Records shown >>

────────────────────────────────────────

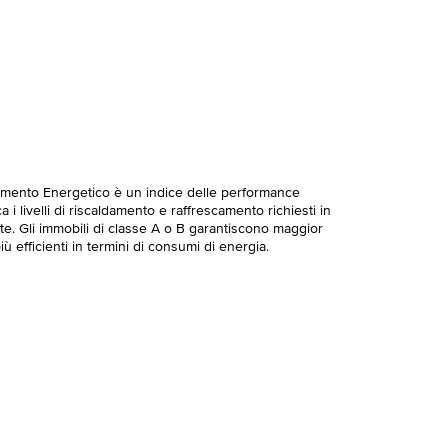
imento Energetico è un indice delle performance
 i livelli di riscaldamento e raffrescamento richiesti in
te. Gli immobili di classe A o B garantiscono maggior
ù efficienti in termini di consumi di energia.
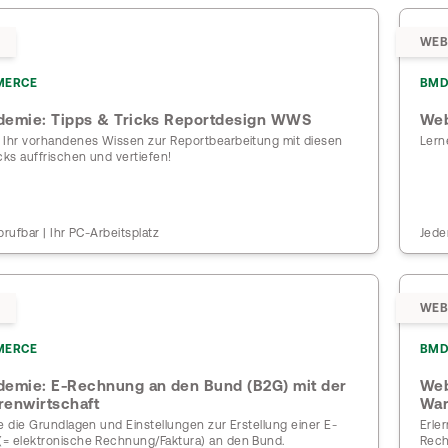
WEB
MERCE
BMD
emie: Tipps & Tricks Reportdesign WWS
Web
 Ihr vorhandenes Wissen zur Reportbearbeitung mit diesen
Lern
cks auffrischen und vertiefen!
brufbar | Ihr PC-Arbeitsplatz
Jede
WEB
MERCE
BMD
emie: E-Rechnung an den Bund (B2G) mit der
Web
enwirtschaft
War
e die Grundlagen und Einstellungen zur Erstellung einer E-
Erle
= elektronische Rechnung/Faktura) an den Bund.
Rech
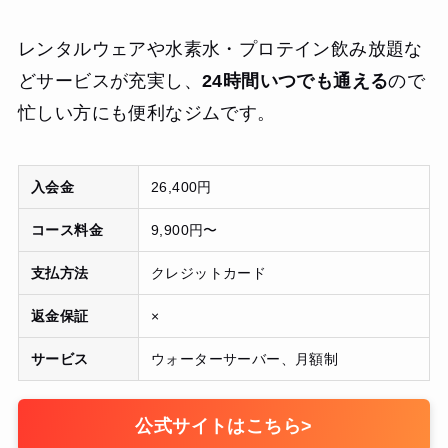
レンタルウェアや水素水・プロテイン飲み放題な
どサービスが充実し、
24時間いつでも通える
ので
忙しい方にも便利なジムです。
入会金
26,400円
コース料金
9,900円〜
支払方法
クレジットカード
返金保証
×
サービス
ウォーターサーバー、月額制
公式サイトはこちら
>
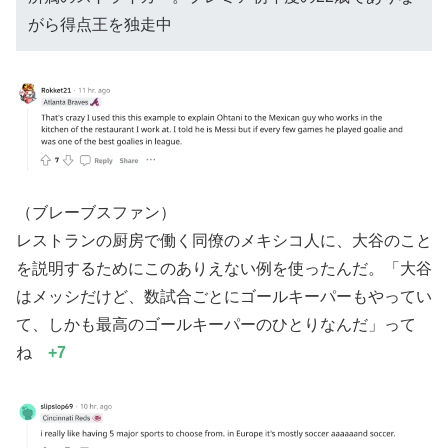
がら得点王を独走中
（ブレーブスファン）
レストランの厨房で働く同僚のメキシコ人に、大谷のこと
を説明するためにこのありえない例を使ったんだ。「大谷
はメッシだけど、数試合ごとにゴールキーパーもやってい
て、しかも最高のゴールキーパーのひとりなんだ」って
ね
+7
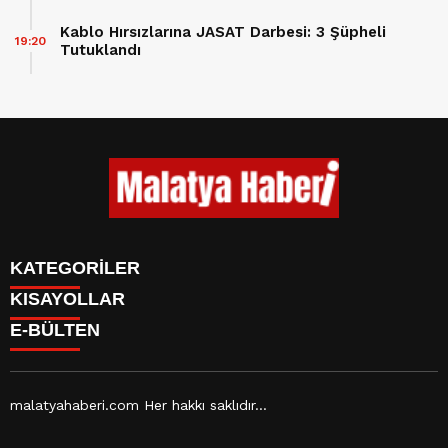
Kablo Hırsızlarına JASAT Darbesi: 3 Şüpheli
19:20
Tutuklandı
KATEGORİLER
KISAYOLLAR
GÜNDEM
E-BÜLTEN
ASAYİŞ
CANLI BORSA
EKONOMİ
CANLI SONUÇLAR
EĞİTİM
BURÇLAR
SAĞLIK
CANLI TV
YAŞAM
malatyahaberi.com Her hakkı saklıdır...
FİKSTÜR
SPOR
FİRMA EKLE
TEKNOLOJİ
malatyahaberi.com
e-bültenine abone olarak, tarafınıza
FİRMA REHBERİ
MAGAZİN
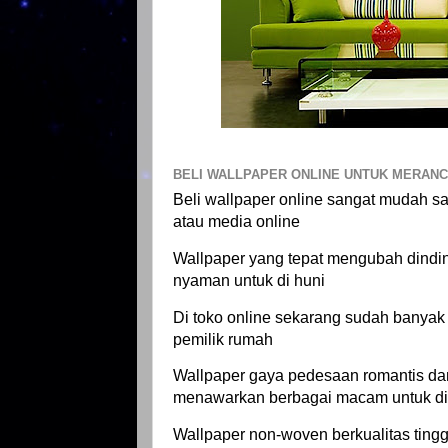
BELI WALLPAPER ONLINE UNTUK MERANC
Beli wallpaper online sangat mudah sa
atau media online
Wallpaper yang tepat mengubah dind
nyaman untuk di huni
Di toko online sekarang sudah banyak
pemilik rumah
Wallpaper gaya pedesaan romantis da
menawarkan berbagai macam untuk di
Wallpaper non-woven berkualitas tinggi 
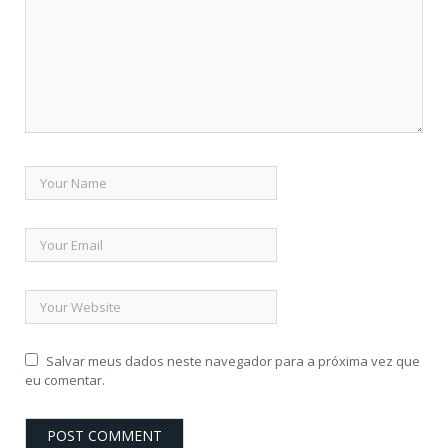
Salvar meus dados neste navegador para a próxima vez que
eu comentar.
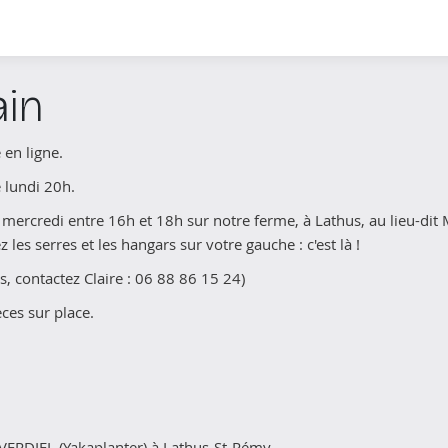
in
en ligne.
 lundi 20h.
 mercredi entre 16h et 18h sur notre ferme, à Lathus, au lieu-dit
les serres et les hangars sur votre gauche : c'est là !
s, contactez Claire : 06 88 86 15 24)
ces sur place.
 VERDIEL (Yakaplanter) à Lathus-St-Rémy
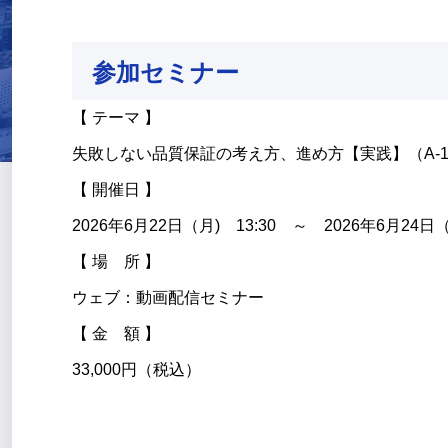
参加セミナー
【 テーマ 】
失敗しない品質保証の考え方、進め方【実践】（A-1
【 開催日 】
2026年6月22日（月) 13:30 ～ 2026年6月24日（
【 場 所 】
ウェブ：動画配信セミナー
【 金 額 】
33,000円（税込）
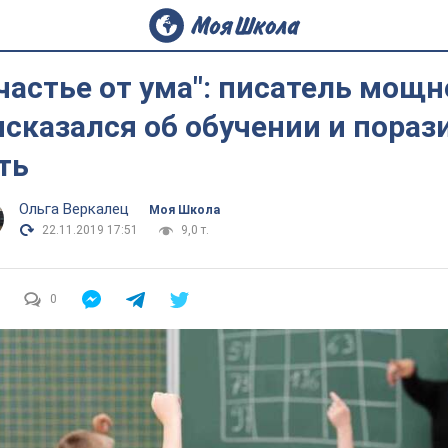
частье от ума": писатель мощн
сказался об обучении и пораз
ть
Ольга Веркалец
Моя Школа
22.11.2019 17:51
9,0 т.
0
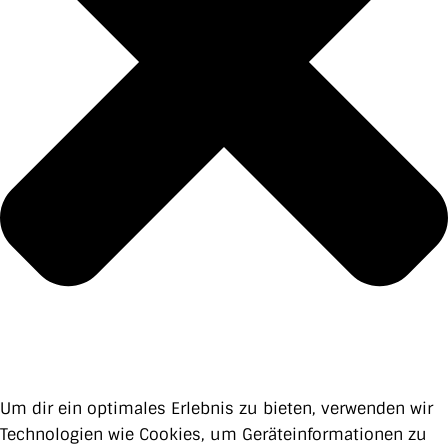
Um dir ein optimales Erlebnis zu bieten, verwenden wir
Technologien wie Cookies, um Geräteinformationen zu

────────────────────────────────────────

Task statement >> Would you state how many lines of the data above hold the string "emie"? Reply with the number alone.

Answer space >> 2